Top of TASK INPUT

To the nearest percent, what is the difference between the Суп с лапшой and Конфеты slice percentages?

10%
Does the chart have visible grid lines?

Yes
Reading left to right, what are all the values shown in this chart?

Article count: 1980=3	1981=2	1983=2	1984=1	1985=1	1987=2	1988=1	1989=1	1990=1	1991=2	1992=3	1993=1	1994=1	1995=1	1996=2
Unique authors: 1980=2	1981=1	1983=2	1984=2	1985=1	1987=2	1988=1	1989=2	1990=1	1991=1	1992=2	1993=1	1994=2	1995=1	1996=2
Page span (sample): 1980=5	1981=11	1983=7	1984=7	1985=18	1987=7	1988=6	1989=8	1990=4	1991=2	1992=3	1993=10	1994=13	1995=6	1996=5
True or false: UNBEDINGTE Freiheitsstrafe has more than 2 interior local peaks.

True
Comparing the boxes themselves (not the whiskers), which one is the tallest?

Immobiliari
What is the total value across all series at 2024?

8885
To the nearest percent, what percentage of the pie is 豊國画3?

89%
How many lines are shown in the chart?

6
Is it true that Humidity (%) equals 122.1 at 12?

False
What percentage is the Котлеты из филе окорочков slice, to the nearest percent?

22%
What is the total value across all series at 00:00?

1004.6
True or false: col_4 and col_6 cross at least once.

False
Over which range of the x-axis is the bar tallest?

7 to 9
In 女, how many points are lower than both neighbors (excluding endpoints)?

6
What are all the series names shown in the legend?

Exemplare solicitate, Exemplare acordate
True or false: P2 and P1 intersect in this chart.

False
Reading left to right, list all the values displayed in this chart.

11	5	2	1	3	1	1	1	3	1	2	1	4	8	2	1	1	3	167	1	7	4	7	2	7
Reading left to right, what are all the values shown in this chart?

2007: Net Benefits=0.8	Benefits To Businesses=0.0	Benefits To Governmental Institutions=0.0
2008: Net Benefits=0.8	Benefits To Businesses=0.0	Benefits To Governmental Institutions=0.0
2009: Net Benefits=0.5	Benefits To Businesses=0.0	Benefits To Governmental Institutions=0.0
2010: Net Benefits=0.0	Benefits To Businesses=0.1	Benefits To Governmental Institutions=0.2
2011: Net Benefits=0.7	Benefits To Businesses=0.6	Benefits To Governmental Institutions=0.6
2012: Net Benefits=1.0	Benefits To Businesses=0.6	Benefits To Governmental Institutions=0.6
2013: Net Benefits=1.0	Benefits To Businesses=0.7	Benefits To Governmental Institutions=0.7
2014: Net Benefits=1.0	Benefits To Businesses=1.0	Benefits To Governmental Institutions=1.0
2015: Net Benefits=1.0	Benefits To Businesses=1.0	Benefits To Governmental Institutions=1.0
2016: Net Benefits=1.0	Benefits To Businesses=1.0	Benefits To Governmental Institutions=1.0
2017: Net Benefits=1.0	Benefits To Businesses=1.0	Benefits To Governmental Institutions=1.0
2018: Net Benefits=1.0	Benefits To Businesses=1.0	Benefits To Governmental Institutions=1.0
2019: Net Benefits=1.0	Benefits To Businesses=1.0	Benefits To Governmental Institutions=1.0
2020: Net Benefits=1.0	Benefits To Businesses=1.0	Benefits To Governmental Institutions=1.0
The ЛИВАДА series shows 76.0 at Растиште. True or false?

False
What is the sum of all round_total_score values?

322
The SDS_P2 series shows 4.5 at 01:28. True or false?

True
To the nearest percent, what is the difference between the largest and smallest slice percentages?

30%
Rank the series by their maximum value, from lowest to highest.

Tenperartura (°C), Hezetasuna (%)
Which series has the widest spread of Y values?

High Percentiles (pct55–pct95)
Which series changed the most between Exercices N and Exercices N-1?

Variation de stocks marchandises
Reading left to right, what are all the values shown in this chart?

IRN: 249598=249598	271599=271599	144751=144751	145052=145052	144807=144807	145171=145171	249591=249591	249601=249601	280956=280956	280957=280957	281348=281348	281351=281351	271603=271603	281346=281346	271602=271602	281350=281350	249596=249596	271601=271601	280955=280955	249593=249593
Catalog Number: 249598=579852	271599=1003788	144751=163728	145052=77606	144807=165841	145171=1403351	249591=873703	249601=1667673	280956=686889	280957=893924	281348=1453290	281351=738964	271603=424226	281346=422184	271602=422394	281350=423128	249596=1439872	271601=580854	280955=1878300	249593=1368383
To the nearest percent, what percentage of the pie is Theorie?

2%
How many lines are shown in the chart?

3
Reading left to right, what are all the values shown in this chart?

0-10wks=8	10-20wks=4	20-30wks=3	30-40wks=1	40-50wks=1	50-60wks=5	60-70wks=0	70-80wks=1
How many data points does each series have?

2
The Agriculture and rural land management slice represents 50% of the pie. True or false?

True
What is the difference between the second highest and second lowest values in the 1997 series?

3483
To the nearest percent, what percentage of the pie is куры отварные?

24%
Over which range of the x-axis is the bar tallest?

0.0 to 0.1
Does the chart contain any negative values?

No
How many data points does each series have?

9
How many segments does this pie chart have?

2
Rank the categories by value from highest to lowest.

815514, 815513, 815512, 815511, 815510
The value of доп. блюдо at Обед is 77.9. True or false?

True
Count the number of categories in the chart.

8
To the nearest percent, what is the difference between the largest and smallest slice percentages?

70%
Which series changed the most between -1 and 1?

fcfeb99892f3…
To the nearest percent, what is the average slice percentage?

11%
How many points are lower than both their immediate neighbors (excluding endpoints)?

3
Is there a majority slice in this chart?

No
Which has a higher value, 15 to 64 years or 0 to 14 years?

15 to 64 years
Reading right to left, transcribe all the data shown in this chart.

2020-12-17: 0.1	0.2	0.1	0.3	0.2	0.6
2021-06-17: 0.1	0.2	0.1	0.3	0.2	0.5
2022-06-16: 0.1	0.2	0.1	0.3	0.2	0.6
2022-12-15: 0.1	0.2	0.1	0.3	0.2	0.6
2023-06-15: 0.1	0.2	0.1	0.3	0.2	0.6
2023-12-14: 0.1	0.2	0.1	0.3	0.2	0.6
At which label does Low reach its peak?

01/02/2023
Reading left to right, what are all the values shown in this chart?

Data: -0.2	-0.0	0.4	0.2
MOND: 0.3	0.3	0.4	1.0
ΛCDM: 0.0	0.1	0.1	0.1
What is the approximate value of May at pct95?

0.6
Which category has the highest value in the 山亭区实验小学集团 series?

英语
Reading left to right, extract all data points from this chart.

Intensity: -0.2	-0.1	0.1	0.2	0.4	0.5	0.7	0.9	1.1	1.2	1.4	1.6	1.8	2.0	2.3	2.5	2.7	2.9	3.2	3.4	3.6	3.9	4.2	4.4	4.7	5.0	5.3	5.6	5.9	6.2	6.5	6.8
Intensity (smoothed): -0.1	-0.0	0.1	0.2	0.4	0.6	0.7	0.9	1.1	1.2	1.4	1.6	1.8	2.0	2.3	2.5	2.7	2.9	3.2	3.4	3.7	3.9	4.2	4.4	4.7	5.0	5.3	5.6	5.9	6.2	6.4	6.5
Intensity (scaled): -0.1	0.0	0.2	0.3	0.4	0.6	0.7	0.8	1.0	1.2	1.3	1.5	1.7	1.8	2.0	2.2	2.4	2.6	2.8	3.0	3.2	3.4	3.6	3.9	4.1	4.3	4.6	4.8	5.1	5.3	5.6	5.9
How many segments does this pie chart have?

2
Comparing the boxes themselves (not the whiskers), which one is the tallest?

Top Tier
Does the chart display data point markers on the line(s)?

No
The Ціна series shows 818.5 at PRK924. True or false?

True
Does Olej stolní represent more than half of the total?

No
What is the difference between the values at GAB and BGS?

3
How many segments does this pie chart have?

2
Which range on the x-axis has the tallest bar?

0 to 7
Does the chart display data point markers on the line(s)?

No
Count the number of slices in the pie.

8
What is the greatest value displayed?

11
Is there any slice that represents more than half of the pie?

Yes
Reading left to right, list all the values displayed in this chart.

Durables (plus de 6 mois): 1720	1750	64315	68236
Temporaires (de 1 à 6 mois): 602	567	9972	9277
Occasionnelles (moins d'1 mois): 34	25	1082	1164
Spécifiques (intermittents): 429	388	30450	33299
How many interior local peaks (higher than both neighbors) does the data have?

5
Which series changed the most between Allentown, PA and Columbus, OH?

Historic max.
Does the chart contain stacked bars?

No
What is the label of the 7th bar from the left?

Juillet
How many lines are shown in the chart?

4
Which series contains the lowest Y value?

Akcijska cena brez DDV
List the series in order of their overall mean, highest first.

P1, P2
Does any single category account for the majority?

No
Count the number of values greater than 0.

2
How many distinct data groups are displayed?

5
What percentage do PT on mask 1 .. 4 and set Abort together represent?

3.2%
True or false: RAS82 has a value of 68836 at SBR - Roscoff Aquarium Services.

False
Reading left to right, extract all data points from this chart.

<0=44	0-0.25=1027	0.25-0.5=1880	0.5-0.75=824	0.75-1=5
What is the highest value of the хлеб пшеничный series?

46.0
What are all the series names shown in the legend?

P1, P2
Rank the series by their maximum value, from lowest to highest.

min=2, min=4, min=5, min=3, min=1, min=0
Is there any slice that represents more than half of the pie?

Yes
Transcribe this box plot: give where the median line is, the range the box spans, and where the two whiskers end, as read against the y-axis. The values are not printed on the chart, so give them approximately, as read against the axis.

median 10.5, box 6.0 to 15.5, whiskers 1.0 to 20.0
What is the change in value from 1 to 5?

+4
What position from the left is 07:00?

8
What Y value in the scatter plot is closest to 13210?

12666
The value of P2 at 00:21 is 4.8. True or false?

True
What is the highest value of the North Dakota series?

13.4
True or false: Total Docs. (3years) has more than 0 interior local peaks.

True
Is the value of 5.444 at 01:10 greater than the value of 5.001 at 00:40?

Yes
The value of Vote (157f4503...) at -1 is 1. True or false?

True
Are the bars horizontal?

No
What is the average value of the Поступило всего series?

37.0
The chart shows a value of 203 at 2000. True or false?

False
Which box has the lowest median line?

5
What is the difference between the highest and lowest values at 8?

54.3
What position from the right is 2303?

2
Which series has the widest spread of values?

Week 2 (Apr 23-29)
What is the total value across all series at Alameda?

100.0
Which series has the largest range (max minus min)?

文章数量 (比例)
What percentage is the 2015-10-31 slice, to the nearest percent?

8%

Bottom of TASK INPUT

*ABOUT THIS TASK*.
Reproduce the rows above verbatim, starting at the first line of the rows and ending at the line that contains "True or false: P2", with both of those lines included.

*RESULT FOR THIS TASK*.
To the nearest percent, what is the difference between the Суп с лапшой and Конфеты slice percentages?

10%
Does the chart have visible grid lines?

Yes
Reading left to right, what are all the values shown in this chart?

Article count: 1980=3	1981=2	1983=2	1984=1	1985=1	1987=2	1988=1	1989=1	1990=1	1991=2	1992=3	1993=1	1994=1	1995=1	1996=2
Unique authors: 1980=2	1981=1	1983=2	1984=2	1985=1	1987=2	1988=1	1989=2	1990=1	1991=1	1992=2	1993=1	1994=2	1995=1	1996=2
Page span (sample): 1980=5	1981=11	1983=7	1984=7	1985=18	1987=7	1988=6	1989=8	1990=4	1991=2	1992=3	1993=10	1994=13	1995=6	1996=5
True or false: UNBEDINGTE Freiheitsstrafe has more than 2 interior local peaks.

True
Comparing the boxes themselves (not the whiskers), which one is the tallest?

Immobiliari
What is the total value across all series at 2024?

8885
To the nearest percent, what percentage of the pie is 豊國画3?

89%
How many lines are shown in the chart?

6
Is it true that Humidity (%) equals 122.1 at 12?

False
What percentage is the Котлеты из филе окорочков slice, to the nearest percent?

22%
What is the total value across all series at 00:00?

1004.6
True or false: col_4 and col_6 cross at least once.

False
Over which range of the x-axis is the bar tallest?

7 to 9
In 女, how many points are lower than both neighbors (excluding endpoints)?

6
What are all the series names shown in the legend?

Exemplare solicitate, Exemplare acordate
True or false: P2 and P1 intersect in this chart.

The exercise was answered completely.